My experience with dwarf gouramis, tetra, german blue rams (another predator around the same size as a dwarf gourami) with cherry shrimp is that the shrimp will be fine. Sure you'll get the occasional munching of a shrimp, but if you feed your fish decently and have a decent amount of plants for the shrimp to be in, they'll always repopulate


----------



## Teebo (Jul 15, 2015)

Thats what I kind of figured, long as I provide areas for the shrimp to hide. My other thought was to build a mini-sump for the tank to act as a RCS refugium, I would have to manually transfer the shrimp though this would not work like an automatic pod based system. 

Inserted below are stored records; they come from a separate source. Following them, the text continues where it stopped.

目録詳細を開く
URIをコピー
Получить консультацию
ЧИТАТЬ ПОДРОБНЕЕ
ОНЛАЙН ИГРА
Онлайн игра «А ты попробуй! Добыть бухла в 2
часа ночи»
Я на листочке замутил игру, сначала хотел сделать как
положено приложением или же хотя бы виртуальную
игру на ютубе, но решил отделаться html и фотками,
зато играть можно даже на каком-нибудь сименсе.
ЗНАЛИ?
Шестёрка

I also do not want the shrimps to change the behavior of my fish, distracting them from their peaceful wandering or shoaling, etc.


----------



## theatermusic87 (Jun 22, 2014)

Teebo said:


> Thats what I kind of figured, long as I provide areas for the shrimp to hide. My other thought was to build a mini-sump for the tank to act as a RCS refugium, I would have to manually transfer the shrimp though this would not work like an automatic pod based system.
> 
> I also do not want the shrimps to change the behavior of my fish, distracting them from their peaceful wandering or shoaling, etc.


I haven't really noticed anything different. The fish do fishy things, and the shrimp do shrimpy things and the 2 rarely cross paths


----------



## Jonsie (Nov 16, 2016)

I have a dwarf gourami with RCS and he for the most part ignores them. They chill out right beside him with no fear of being eaten. Occasionally he might peck at them but they're quick enough that he doesn't bother putting the effort into actually catching them. I'm sure he'll eat the babies if he finds them but I'm hoping I have enough hiding places at least some babies will make it.


----------



## Teebo (Jul 15, 2015)

Thank you both


----------